Steps to Implementation
Once the right infrastructure and skills are in place, and the business problem to be solved is chosen, it’s time to begin implementing.
Organizations are often faced with the choice between a long view and solving short-term problems. Consulting with a trusted partner who has the necessary expertise to help design a viable solution may help you settle on a good starting point and possible immediate wins.
Where and how to store the new data the business will utilize is a major consideration. On-premise and cloud solutions both have their merits, and a hybrid of the two often accomplishes the goals of speed, security, stability, and scalability.
Likewise, new software platforms may be worthy of consideration. Open Source solutions continue to play a major role in analytics clusters. Having a community innovating on a shared platform may spur significant advances for your organization. Apache* Spark* and Hadoop* are two essential analytics solutions that are open source, with more options coming as needs are better defined.
Soon your organization will have more actionable information than it ever imagined, and dealing with unstructured data is wholly different than traditional information stored inside a relational database. Cloud Platform-as-a-Service (PaaS) solutions can help build skills and accelerate progress early on.

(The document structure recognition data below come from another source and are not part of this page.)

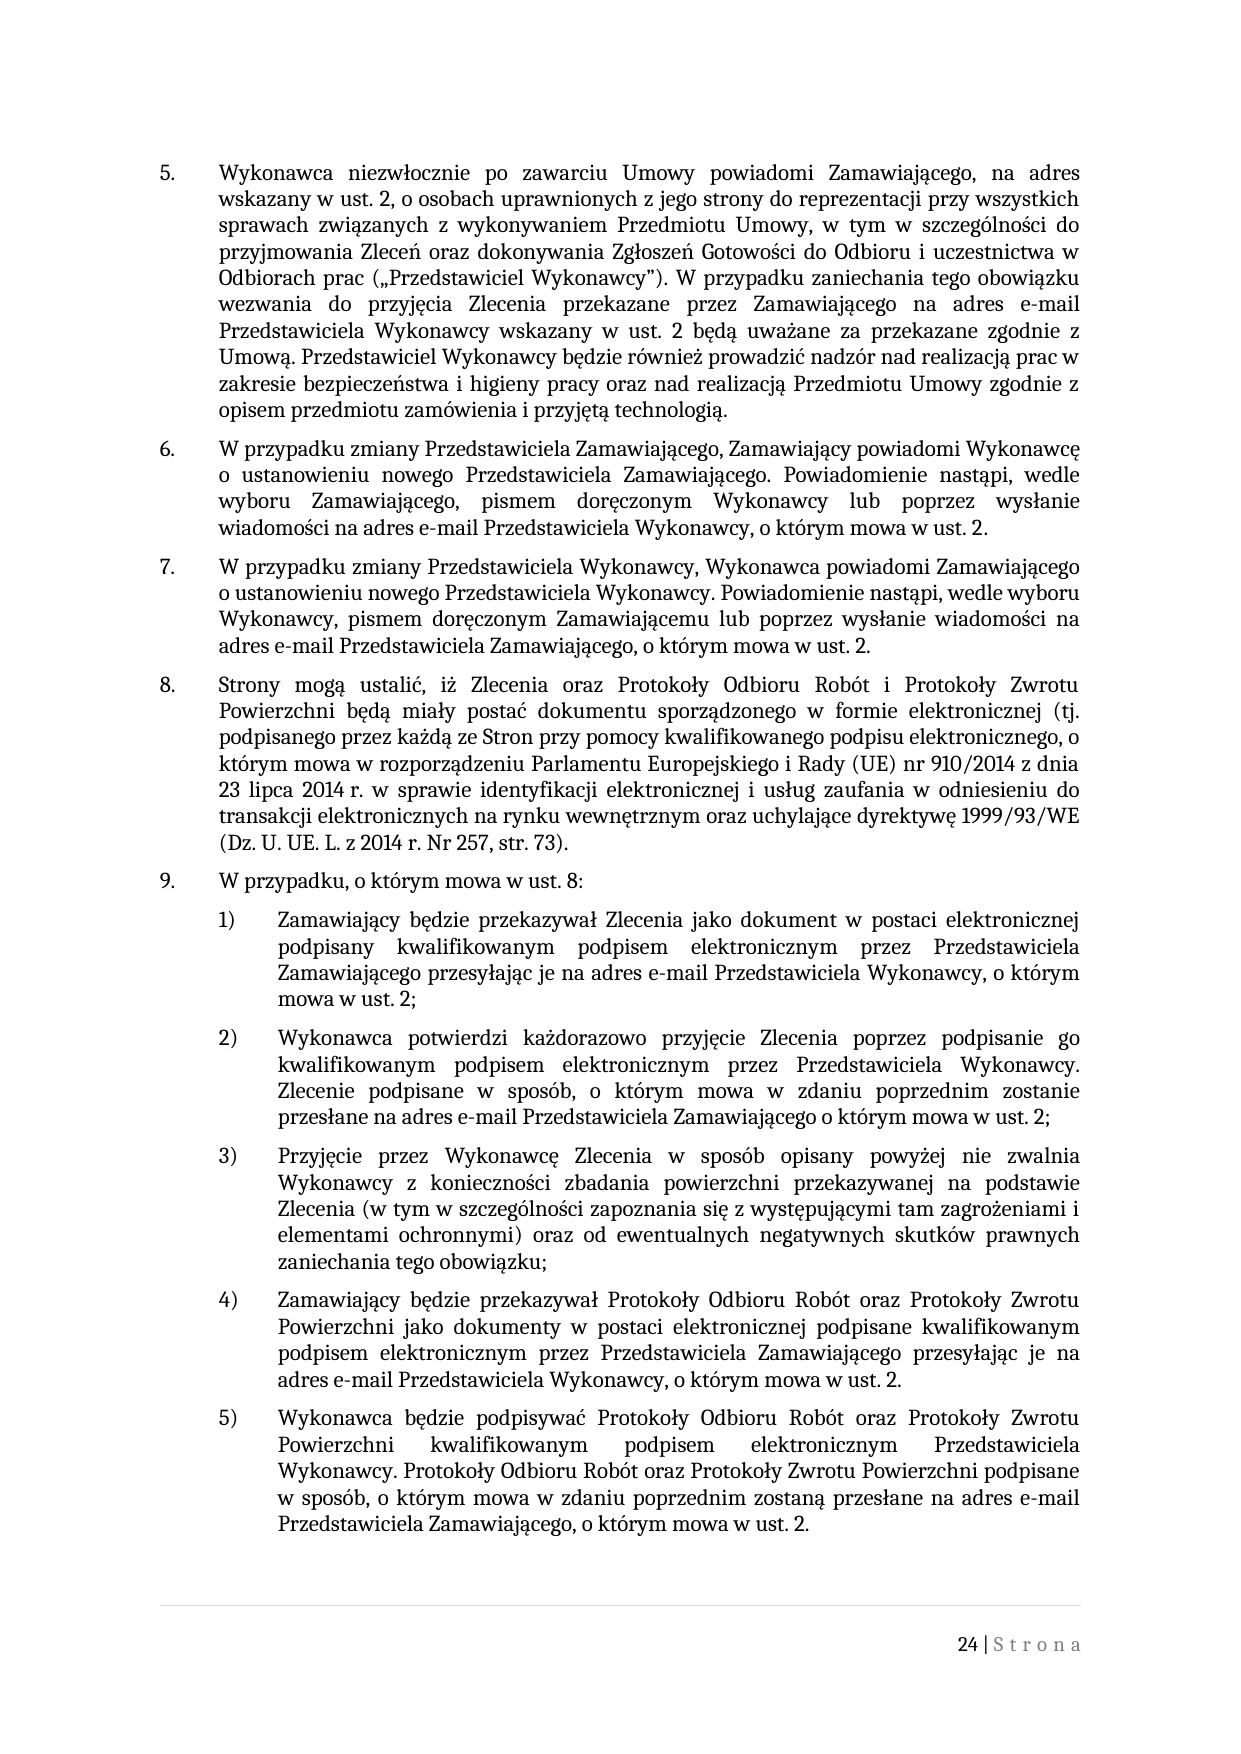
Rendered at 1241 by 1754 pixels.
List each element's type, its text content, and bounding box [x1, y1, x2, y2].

text 4) Zamawiający będzie przekazywał Protokoły Odbioru Robót oraz Protokoły Zwrotu Powierzchni jako dokumenty w postaci elektronicznej podpisane kwalifikowanym podpisem elektronicznym przez Przedstawiciela Zamawiającego przesyłając je na adres e-mail Przedstawiciela Wykonawcy, o którym mowa w ust. 2. [218, 1287, 1081, 1393]
text 5) Wykonawca będzie podpisywać Protokoły Odbioru Robót oraz Protokoły Zwrotu Powierzchni kwalifikowanym podpisem elektronicznym Przedstawiciela Wykonawcy. Protokoły Odbioru Robót oraz Protokoły Zwrotu Powierzchni podpisane w sposób, o którym mowa w zdaniu poprzednim zostaną przesłane na adres e-mail Przedstawiciela Zamawiającego, o którym mowa w ust. 2. [218, 1405, 1081, 1537]
list W przypadku zmiany Przedstawiciela Zamawiającego, Zamawiający powiadomi Wykonawcę o ustanowieniu nowego Przedstawiciela Zamawiającego. Powiadomienie nastąpi, wedle wyboru Zamawiającego, pismem doręczonym Wykonawcy lub poprzez wysłanie wiadomości na adres e-mail Przedstawiciela Wykonawcy, o którym mowa w ust. 2. [159, 436, 1081, 541]
list W przypadku zmiany Przedstawiciela Wykonawcy, Wykonawca powiadomi Zamawiającego o ustanowieniu nowego Przedstawiciela Wykonawcy. Powiadomienie nastąpi, wedle wyboru Wykonawcy, pismem doręczonym Zamawiającemu lub poprzez wysłanie wiadomości na adres e-mail Przedstawiciela Zamawiającego, o którym mowa w ust. 2. [159, 553, 1081, 659]
text 1) Zamawiający będzie przekazywał Zlecenia jako dokument w postaci elektronicznej podpisany kwalifikowanym podpisem elektronicznym przez Przedstawiciela Zamawiającego przesyłając je na adres e-mail Przedstawiciela Wykonawcy, o którym mowa w ust. 2; [218, 907, 1081, 1013]
list Wykonawca niezwłocznie po zawarciu Umowy powiadomi Zamawiającego, na adres wskazany w ust. 2, o osobach uprawnionych z jego strony do reprezentacji przy wszystkich sprawach związanych z wykonywaniem Przedmiotu Umowy, w tym w szczególności do przyjmowania Zleceń oraz dokonywania Zgłoszeń Gotowości do Odbioru i uczestnictwa w Odbiorach prac („Przedstawiciel Wykonawcy”). W przypadku zaniechania tego obowiązku wezwania do przyjęcia Zlecenia przekazane przez Zamawiającego na adres e-mail Przedstawiciela Wykonawcy wskazany w ust. 2 będą uważane za przekazane zgodnie z Umową. Przedstawiciel Wykonawcy będzie również prowadzić nadzór nad realizacją prac w zakresie bezpieczeństwa i higieny pracy oraz nad realizacją Przedmiotu Umowy zgodnie z opisem przedmiotu zamówienia i przyjętą technologią. [159, 159, 1081, 423]
text 2) Wykonawca potwierdzi każdorazowo przyjęcie Zlecenia poprzez podpisanie go kwalifikowanym podpisem elektronicznym przez Przedstawiciela Wykonawcy. Zlecenie podpisane w sposób, o którym mowa w zdaniu poprzednim zostanie przesłane na adres e-mail Przedstawiciela Zamawiającego o którym mowa w ust. 2; [218, 1025, 1081, 1131]
text 3) Przyjęcie przez Wykonawcę Zlecenia w sposób opisany powyżej nie zwalnia Wykonawcy z konieczności zbadania powierzchni przekazywanej na podstawie Zlecenia (w tym w szczególności zapoznania się z występującymi tam zagrożeniami i elementami ochronnymi) oraz od ewentualnych negatywnych skutków prawnych zaniechania tego obowiązku; [218, 1143, 1081, 1275]
list W przypadku, o którym mowa w ust. 8: [159, 868, 1081, 895]
list Strony mogą ustalić, iż Zlecenia oraz Protokoły Odbioru Robót i Protokoły Zwrotu Powierzchni będą miały postać dokumentu sporządzonego w formie elektronicznej (tj. podpisanego przez każdą ze Stron przy pomocy kwalifikowanego podpisu elektronicznego, o którym mowa w rozporządzeniu Parlamentu Europejskiego i Rady (UE) nr 910/2014 z dnia 23 lipca 2014 r. w sprawie identyfikacji elektronicznej i usług zaufania w odniesieniu do transakcji elektronicznych na rynku wewnętrznym oraz uchylające dyrektywę 1999/93/WE (Dz. U. UE. L. z 2014 r. Nr 257, str. 73). [159, 671, 1081, 856]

Information will end up in what’s often called a data “lake,” since it’s so much information in one place. However, this “lake” is actually a series of “puddles” and it’s the job of the organization’s scientists and architects to connect the “puddles” and make sense of it all. This includes discerning which bits of information are related enough to look at together, as well as which data sets seem dissimilar but could reveal valuable insights under the lens of analytics. Software-defined storage initiatives could be necessary to aggregate data in a single logical “place” and format it for a variety of different analytics engines. Some storage solutions even have enough capability to build analytics engines that run directly on the storage node itself.